* **Required tasks**:
A. In the abstract on the triglyceride glucose index and cardiovascular disease, how many participants took part in the cohort study?
B. Write the next part of the abstract on the triglyceride glucose index and cardiovascular disease, starting after its last sentence.

* **Text excerpt**:
○ ○ ○ ○ ○

Systemic inflammation-based refinement of triglyceride glucose index for predicting new-onset cardiovascular disease: A nationwide multicenter cohort study

Background

Triglyceride glucose (TyG) index is a surrogate marker of insulin resistance, which has been related to cardiovascular disease (CVD) risk. However, the predictive rationale for incorporating triglyceride and glucose is not well established. Furthermore, whether inflammatory information adds prognostic value to TyG remains largely unknown.

Methods

This cohort study involved 7456 participants without pre-existing CVD. CVD events were defined as physician-diagnosed coronary heart disease (CHD) and/or stroke during follow-up. The predictive abilities of TyG, triglycerides, glucose, C-reactive protein (CRP), a TyC index (triglycerides [mg/dL]+60 ×CRP [mg/L]) and a TyG-C index (TyG+CRP [mg/L]) were compared. Using multivariable Cox models, hazard ratios (HR) of any and type-specific CVD according to TyG-C tertiles (T) were estimated.

○ ○ ○ ○ ○

* **Stored data**:
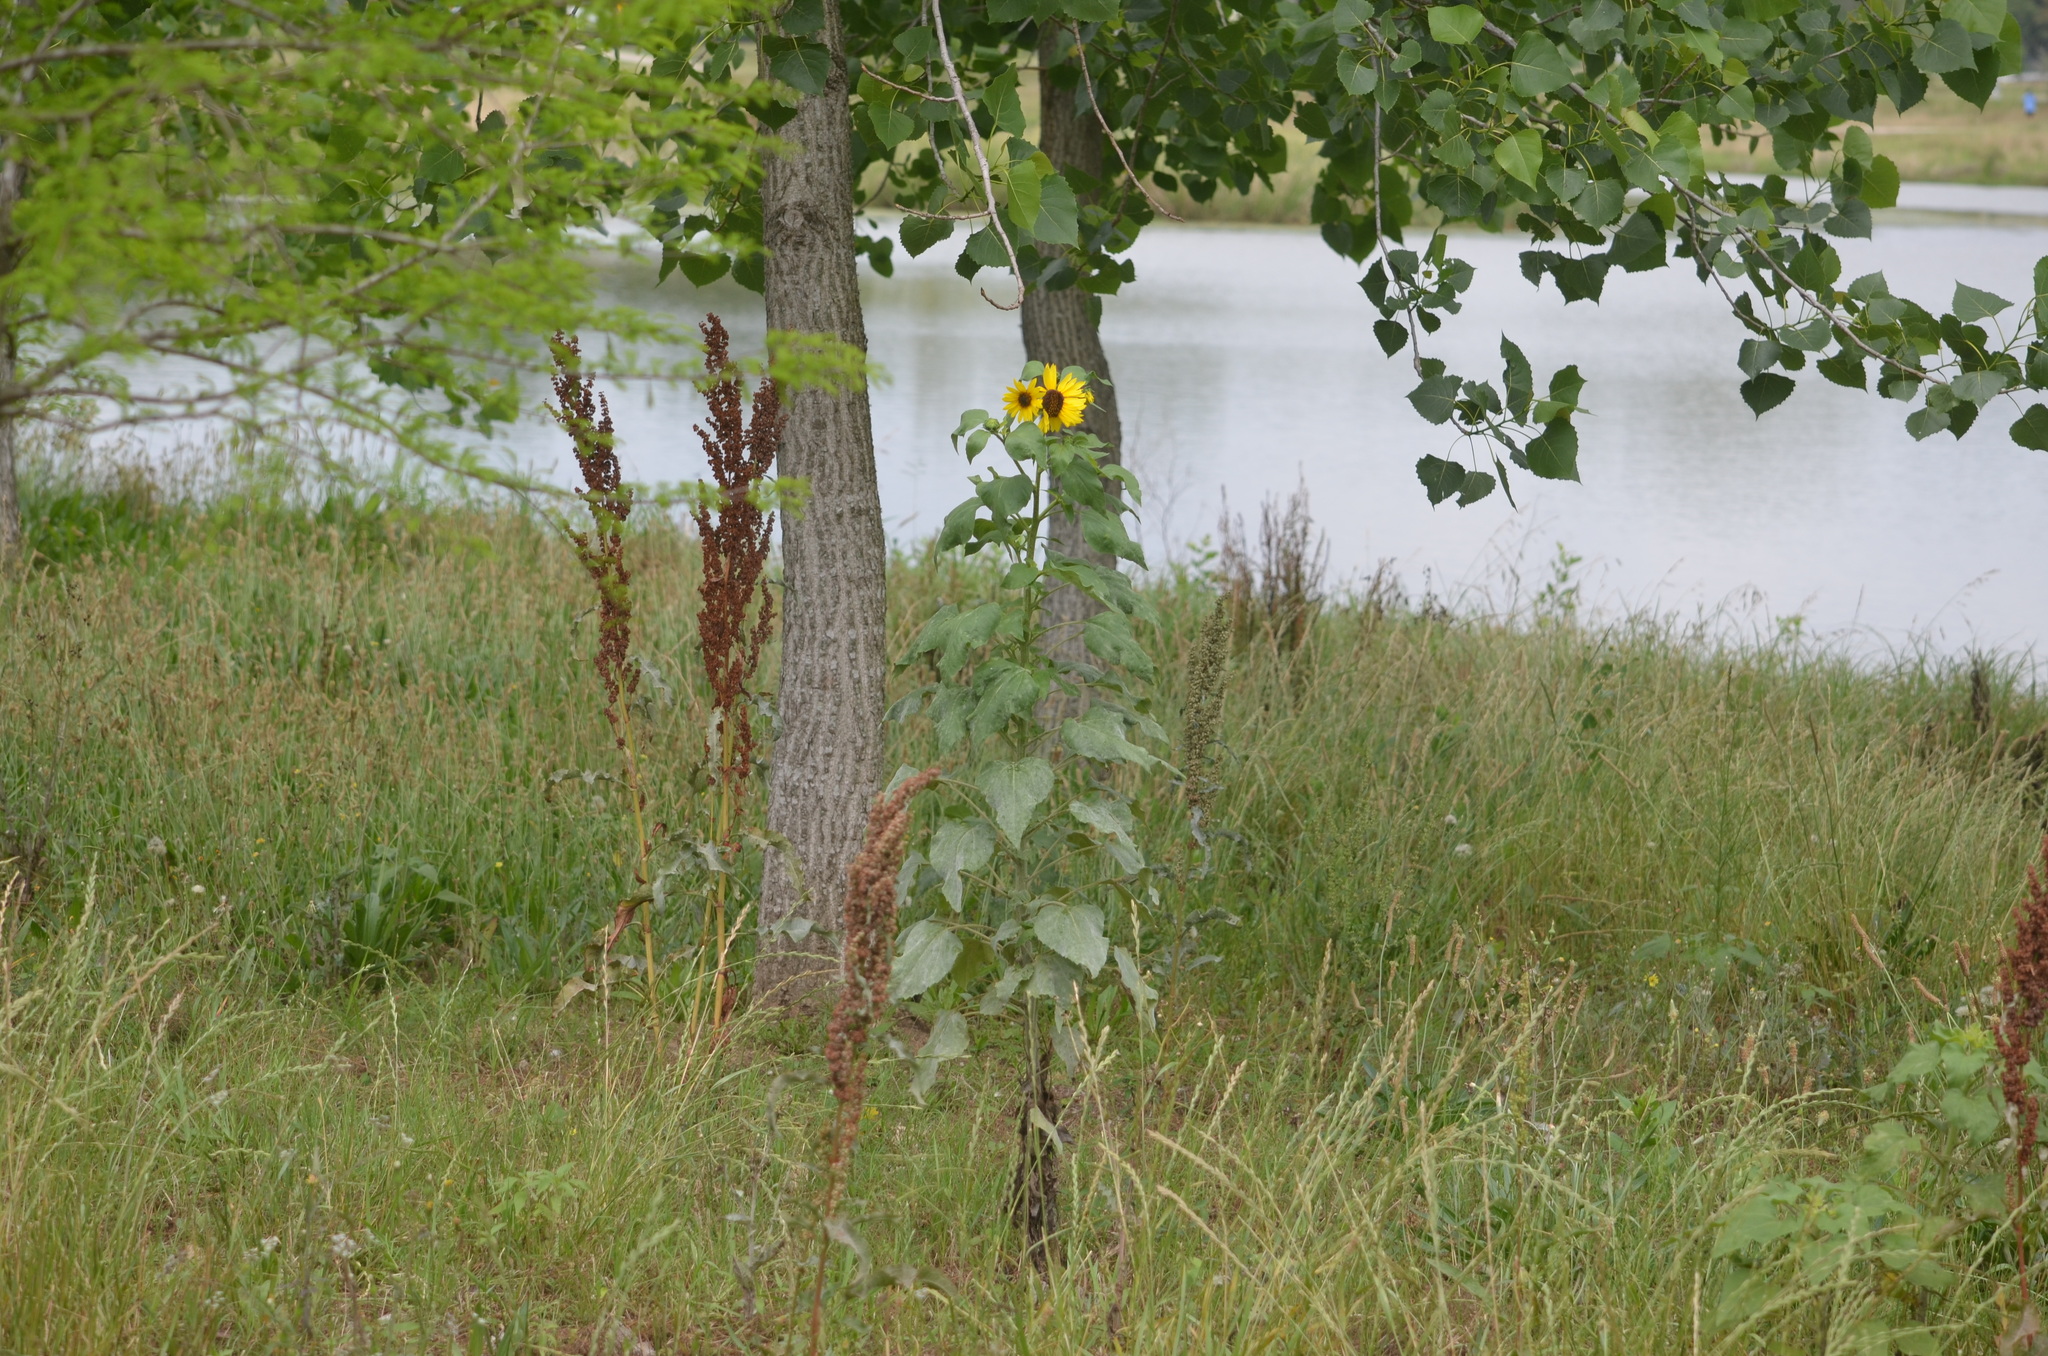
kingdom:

○ ○ ○ ○ ○

* **Answers for the tasks**:
A. 7456 participants without pre-existing cardiovascular disease.

B.
Results

The median age of participants was 57.0 years. There were 3448 (46.2 %) men and 4008 (53.8 %) women. During the follow-up of up to 6 years, 1470 CVD, 1114 CHD and 487 stroke incidents occurred. TyG showed comparable discrimination to triglycerides in predicting new-onset CVD and CHD, and similar performance to glucose in predicting stroke (all P > 0.05). TyG-C was superior to TyG and other investigated indices for predicting CVD (Harrell’s C-index [95 %CI]=0.557 [0.541–0.573], all P < 0.05). TyG-C tertiles were monotonically associated with CVD risk (HR [95 %CI]: T2 vs T1, 1.200 [1.050–1.372]; T3 vs T1, 1.282 [1.121–1.468], P trend<0.001). Similar patterns were observed for CHD and stroke. These associations attenuated with age (all P interaction<0.001).

Conclusion

TyG does not outperform its components in predicting new-onset CVD. TyG-C might serve as a better biomarker of CVD risk.